Interesting comments on the World Bank presidency choice have been coming in.
Gregg Gonsalves points me to the Acemoglu and Robinson post where they point out Kim’s transformative role with Partners in Health.
Patrick Sharma also comments,
But I do agree with Gregg that we shouldn’t be so quick to consider Kim’s lack of economic bona fides a handicap. The Bank could certainly use some fresh thinking, and his non-traditional academic and policy background might help the organization grow in useful and unexpected ways.
It could just be me, but I detect an economist superiority complex at work with some of the criticism of Kim.
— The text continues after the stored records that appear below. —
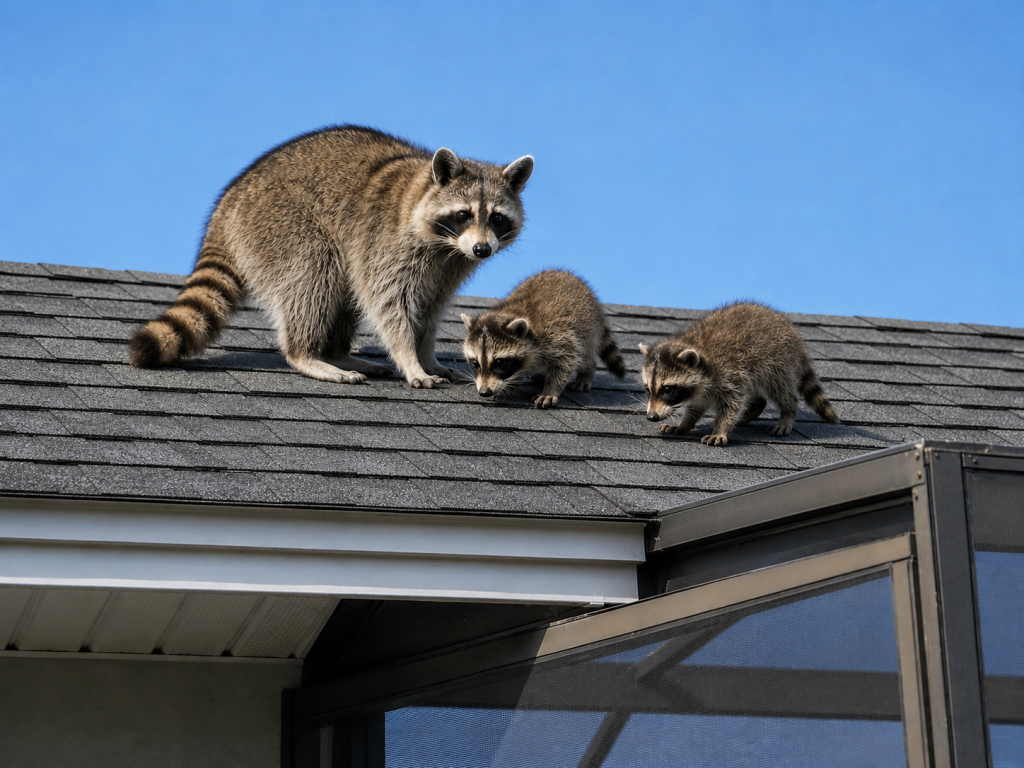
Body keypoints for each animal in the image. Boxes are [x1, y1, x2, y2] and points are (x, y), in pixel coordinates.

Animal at [129, 125, 533, 389]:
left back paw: (337, 352)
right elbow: (388, 302)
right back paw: (306, 353)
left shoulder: (449, 266)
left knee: (341, 288)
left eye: (497, 218)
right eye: (464, 214)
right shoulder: (388, 244)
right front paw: (409, 358)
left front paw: (427, 352)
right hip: (281, 224)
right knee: (316, 274)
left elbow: (431, 310)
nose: (482, 249)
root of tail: (228, 204)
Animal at [460, 270, 626, 409]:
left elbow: (565, 362)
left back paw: (586, 374)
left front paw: (550, 390)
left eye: (499, 362)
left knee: (587, 353)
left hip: (587, 328)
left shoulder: (557, 336)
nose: (484, 392)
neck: (512, 312)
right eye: (475, 363)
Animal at [640, 302, 839, 445]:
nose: (651, 417)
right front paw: (684, 424)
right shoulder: (701, 388)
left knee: (780, 389)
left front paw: (720, 429)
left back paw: (787, 413)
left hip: (777, 362)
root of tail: (791, 331)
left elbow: (731, 404)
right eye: (648, 389)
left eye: (667, 389)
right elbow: (696, 407)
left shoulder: (729, 374)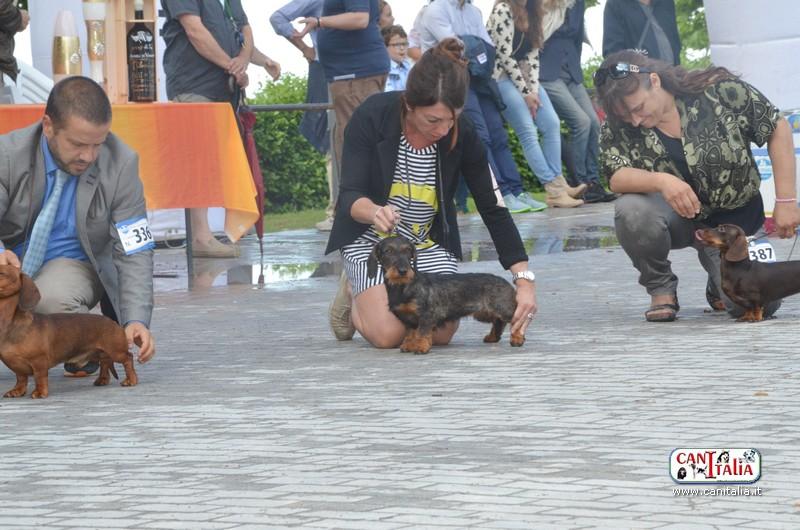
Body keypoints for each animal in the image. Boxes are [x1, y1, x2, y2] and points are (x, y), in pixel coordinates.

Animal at [0, 264, 137, 398]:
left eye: (2, 272)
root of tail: (113, 322)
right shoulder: (17, 367)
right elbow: (21, 379)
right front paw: (17, 391)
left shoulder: (39, 361)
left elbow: (40, 377)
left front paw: (40, 392)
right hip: (99, 352)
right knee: (105, 362)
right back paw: (102, 380)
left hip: (116, 351)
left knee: (128, 359)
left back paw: (131, 380)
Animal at [367, 235, 524, 354]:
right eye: (388, 251)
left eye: (408, 251)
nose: (403, 271)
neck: (403, 288)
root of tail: (506, 282)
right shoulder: (407, 319)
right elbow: (411, 333)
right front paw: (409, 345)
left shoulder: (426, 315)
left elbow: (422, 332)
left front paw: (420, 347)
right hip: (483, 313)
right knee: (499, 322)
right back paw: (493, 337)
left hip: (501, 309)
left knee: (516, 320)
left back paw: (517, 338)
I agree there are many good candidates, including Kim, but we should also remember that at root this is a bank, which does not operate like an NGO, and mainly lends at concessionary rates, and mainly deals with Finance Ministers and very complex macroeconomic issues.
Thus, having someone at the helm who understands macroeconomics and banking and has been a Minister of Finance in a developing country has some advantages. It also helps to know how the Bank works before you begin. Both Ngozi and the other nominee, Jose-Antonio Ocampo, have those bona fides. There are insider advantages.
I don’t think acknowledging insider advantages is an argument for “more of the same”, or an economist bias. If we were appointing an economist to head the CDC or WHO, or an engineer to head the UN Human Rights Commission, we would look to the appointer to explain why that person’s strengths outweigh the lack of direct experience.
It’s possible that case can be made. I suppose my point is that it ought to be made.
The more important point is that it doesn’t have to be made. US administrations have never been accountable for their nominee. It is an nontransparent, politicized process and the decisions are made by people who have the US’s interests, not the world’s interests, at the front of their minds.
Any candidate that emerges from such a process, no matter how noble, is suspect. And that candidate, no matter how well qualified or respected, is worth rejecting on principle alone.